Still Sharing Laughter

His younger siblings claimed it was unfair that Murray seemed to get out of any punishment because he could always make me laugh. Evidence came in his required essay with a word count that I assigned for playing ball in the house. Scattered throughout were numbering notes to document the progress of the word count with notice that he had a bonus of five extra. The not-very-repentant essay ended with, “and it’s just possible that your mother may be right.” I did laugh, kept the essay, and recently passed it along to his son – who also got a laugh. My justification to his siblings is that he did the required punishment and did not play ball in the house afterwards.

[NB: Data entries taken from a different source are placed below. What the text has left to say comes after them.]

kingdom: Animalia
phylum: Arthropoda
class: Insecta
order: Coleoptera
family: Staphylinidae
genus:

Today is Murray’s first “year’s mind.” I stumbled across the phrase which the Catholic church often uses to commemorate a person’s death date and pursued its origins which go back to the idea of memory or recollection of a person on their death date. This has been a year of holes like Swiss cheese in the spaces he left in our lives. They’ve popped up unbidden when someone brought his favorite homemade potato salad to church potluck; when the Festival South orchestra played “The Entertainer,” his signature piano piece at a daytime concert; when Dr. Seuss day came last week and I remembered the gazillion times I had read The 500 Hats of Bartholomew Cubbins with him thumping off the hats as Bartholomew climbed the stairs. Still, into those holes, his sense of humor pops up and brings a laugh. Even as he began the cancer treatment after his initial diagnosis, he brought a laugh with the comment, “The thing I dread most is losing my hair.” Like his father before him and his son after him, he had not made it through his twenties before going bald.

This favorite picture remains on our refrigerator of a family Christmas gathering with his gift of this book – from his sister as I recall. Remembering the laughs it brought at the time I smile with him again. Looking back on this “year’s mind” can’t miss the Swiss cheese holes nor can it miss the laughter that bubbles up from their midst. Truth is, he left us laughing and crying.